>> START DATA SECTION
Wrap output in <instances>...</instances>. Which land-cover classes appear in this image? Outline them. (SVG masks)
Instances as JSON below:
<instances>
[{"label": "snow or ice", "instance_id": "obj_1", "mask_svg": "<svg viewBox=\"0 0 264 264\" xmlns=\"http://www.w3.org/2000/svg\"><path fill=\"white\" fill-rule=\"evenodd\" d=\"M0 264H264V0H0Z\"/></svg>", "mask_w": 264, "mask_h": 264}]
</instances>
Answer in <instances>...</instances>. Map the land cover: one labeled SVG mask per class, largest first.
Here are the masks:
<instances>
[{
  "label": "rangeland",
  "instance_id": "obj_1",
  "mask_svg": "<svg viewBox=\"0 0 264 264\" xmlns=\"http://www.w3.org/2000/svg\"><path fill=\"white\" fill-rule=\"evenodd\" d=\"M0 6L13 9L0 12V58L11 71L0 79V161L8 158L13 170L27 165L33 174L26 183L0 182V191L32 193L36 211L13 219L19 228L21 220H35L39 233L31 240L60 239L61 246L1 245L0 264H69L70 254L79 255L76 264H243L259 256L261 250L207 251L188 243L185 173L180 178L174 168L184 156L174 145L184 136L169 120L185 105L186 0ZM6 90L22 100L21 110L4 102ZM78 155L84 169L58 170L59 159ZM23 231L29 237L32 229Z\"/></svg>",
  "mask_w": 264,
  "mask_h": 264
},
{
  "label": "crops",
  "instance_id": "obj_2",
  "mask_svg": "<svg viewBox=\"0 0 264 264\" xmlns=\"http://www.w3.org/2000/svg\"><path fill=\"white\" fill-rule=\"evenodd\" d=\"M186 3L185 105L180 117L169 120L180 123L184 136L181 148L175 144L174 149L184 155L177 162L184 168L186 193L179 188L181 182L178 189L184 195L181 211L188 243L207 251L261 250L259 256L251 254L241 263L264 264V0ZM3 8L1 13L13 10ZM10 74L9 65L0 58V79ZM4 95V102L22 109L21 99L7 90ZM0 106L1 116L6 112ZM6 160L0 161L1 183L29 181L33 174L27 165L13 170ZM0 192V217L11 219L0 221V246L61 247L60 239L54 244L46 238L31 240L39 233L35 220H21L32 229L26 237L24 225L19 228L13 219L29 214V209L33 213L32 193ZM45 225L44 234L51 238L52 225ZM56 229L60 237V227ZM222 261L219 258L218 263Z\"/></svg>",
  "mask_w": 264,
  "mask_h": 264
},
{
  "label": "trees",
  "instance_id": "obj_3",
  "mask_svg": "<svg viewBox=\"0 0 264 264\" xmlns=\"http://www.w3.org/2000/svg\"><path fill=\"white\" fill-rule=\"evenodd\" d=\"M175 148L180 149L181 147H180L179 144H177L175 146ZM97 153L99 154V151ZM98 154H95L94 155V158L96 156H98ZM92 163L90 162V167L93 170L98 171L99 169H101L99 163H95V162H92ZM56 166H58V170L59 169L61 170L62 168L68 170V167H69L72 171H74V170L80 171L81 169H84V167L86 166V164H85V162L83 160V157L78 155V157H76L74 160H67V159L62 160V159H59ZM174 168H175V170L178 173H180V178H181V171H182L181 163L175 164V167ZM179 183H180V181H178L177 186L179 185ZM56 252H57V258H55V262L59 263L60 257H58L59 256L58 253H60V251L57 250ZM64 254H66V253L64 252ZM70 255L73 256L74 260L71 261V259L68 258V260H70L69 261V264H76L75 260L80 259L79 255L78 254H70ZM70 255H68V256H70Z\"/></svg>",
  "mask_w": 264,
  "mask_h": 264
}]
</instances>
>> END DATA SECTION
>> START DATA SECTION
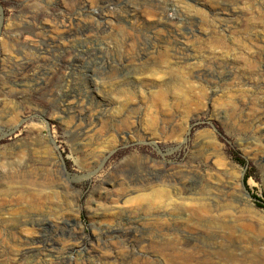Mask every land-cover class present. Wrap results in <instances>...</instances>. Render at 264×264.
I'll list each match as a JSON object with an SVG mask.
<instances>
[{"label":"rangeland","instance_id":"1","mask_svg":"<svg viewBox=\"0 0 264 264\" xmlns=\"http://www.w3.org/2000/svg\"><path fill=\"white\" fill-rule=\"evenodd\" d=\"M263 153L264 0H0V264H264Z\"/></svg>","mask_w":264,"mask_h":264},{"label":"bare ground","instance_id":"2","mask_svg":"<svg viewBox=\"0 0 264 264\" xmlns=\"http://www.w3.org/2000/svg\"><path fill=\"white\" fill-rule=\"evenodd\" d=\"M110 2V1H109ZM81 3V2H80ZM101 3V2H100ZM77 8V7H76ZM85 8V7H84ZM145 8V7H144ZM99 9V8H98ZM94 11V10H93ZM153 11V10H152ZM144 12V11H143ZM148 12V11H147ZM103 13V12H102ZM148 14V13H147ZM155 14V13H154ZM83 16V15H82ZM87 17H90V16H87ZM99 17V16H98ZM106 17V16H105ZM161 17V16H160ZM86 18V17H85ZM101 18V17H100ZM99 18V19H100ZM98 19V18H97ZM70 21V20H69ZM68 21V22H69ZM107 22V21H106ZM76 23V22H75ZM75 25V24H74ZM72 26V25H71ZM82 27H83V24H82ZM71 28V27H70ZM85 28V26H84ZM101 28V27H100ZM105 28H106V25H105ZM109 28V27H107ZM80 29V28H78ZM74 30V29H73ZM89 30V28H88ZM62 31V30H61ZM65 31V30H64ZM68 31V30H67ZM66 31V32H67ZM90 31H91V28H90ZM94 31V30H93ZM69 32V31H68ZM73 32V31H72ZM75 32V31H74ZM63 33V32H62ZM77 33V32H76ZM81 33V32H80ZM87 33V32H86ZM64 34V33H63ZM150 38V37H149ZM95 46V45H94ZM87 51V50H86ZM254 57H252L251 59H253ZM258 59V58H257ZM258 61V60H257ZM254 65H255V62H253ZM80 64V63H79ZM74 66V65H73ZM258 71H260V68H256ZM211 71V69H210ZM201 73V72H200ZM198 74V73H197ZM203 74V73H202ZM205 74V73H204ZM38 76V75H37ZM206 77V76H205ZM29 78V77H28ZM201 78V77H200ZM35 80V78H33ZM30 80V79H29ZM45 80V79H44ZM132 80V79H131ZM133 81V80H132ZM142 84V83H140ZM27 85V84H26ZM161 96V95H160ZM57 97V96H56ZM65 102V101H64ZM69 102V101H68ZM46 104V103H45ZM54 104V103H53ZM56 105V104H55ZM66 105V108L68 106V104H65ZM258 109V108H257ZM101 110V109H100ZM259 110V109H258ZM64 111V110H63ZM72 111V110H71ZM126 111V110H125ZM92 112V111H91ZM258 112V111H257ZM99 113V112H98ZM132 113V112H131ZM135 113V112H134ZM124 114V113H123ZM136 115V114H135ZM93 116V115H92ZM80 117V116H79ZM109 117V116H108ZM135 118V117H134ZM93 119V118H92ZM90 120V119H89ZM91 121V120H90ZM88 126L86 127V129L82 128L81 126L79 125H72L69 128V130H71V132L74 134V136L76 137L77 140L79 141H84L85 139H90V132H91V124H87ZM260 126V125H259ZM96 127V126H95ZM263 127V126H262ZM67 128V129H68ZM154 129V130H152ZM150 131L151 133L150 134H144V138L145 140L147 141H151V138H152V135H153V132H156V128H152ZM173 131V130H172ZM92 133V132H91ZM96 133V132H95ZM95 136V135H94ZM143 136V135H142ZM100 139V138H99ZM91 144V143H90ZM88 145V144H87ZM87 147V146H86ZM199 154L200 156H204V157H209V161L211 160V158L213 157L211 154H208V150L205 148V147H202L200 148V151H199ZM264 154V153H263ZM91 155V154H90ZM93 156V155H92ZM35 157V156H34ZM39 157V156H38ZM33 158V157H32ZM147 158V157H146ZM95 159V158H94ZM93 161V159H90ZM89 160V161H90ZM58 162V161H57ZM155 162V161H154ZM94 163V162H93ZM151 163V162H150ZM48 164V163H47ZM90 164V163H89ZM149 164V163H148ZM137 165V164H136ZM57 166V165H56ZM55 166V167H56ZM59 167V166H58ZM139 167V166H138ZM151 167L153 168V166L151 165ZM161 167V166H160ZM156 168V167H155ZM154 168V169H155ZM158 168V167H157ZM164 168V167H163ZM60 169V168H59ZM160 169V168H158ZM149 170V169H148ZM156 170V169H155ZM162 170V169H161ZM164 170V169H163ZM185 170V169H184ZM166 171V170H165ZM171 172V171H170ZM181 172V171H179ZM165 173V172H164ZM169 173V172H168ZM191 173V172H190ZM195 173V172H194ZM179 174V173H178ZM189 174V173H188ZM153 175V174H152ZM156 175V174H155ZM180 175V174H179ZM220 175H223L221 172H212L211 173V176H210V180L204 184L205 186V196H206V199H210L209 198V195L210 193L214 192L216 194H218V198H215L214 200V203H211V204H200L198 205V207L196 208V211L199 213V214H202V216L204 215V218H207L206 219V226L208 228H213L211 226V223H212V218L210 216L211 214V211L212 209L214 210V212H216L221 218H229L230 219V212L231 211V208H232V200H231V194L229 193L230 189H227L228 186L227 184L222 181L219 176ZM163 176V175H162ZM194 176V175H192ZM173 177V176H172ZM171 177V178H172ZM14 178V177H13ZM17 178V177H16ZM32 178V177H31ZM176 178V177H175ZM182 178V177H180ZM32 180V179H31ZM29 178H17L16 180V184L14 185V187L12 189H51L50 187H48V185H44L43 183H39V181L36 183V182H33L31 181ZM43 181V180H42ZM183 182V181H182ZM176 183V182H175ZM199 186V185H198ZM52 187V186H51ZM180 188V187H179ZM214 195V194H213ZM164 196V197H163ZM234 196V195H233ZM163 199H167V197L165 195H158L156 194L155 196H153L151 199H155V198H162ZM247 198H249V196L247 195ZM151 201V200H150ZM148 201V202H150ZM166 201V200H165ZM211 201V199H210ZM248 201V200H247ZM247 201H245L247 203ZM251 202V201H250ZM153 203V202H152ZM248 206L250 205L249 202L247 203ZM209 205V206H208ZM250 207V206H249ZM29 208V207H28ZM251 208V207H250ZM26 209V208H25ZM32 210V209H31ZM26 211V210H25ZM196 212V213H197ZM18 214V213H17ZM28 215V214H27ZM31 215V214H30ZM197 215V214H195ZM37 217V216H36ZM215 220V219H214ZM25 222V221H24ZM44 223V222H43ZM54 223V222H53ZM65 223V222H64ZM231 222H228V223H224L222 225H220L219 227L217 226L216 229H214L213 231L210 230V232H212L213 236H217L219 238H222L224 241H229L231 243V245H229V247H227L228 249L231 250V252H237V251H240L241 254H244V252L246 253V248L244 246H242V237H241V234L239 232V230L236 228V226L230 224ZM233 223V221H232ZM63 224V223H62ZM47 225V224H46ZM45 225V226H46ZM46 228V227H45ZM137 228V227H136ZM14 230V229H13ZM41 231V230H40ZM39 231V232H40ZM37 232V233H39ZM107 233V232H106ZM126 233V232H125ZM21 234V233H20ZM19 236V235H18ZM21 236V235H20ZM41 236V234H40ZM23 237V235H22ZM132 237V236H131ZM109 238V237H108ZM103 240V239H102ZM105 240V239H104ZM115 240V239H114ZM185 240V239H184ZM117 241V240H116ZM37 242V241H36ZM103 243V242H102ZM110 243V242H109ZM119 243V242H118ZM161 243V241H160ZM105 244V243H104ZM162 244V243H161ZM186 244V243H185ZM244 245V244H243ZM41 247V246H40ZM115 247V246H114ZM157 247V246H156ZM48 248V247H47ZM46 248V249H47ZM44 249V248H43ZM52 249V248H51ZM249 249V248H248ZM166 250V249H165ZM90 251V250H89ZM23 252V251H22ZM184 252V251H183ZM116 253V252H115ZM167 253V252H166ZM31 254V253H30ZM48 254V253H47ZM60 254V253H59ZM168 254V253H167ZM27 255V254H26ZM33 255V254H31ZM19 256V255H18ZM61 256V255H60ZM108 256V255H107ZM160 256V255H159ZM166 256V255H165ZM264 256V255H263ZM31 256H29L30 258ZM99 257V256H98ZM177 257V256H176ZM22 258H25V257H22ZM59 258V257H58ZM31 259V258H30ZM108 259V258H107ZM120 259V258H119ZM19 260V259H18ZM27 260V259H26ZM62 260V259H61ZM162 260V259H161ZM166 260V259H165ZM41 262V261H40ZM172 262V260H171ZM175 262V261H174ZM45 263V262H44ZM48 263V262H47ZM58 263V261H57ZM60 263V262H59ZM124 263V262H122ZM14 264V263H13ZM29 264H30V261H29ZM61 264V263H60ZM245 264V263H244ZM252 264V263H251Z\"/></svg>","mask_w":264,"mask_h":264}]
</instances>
>> END DATA SECTION
>> START DATA SECTION
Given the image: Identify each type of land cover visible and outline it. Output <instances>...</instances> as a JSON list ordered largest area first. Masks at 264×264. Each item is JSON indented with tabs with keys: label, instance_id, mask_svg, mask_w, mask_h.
>> END DATA SECTION
= TASK TO CARRY OUT =
Count the lines in the listing above that contain the string "with". Case matters, and the reply should be the number alone.

= CORRECT RESULT =
2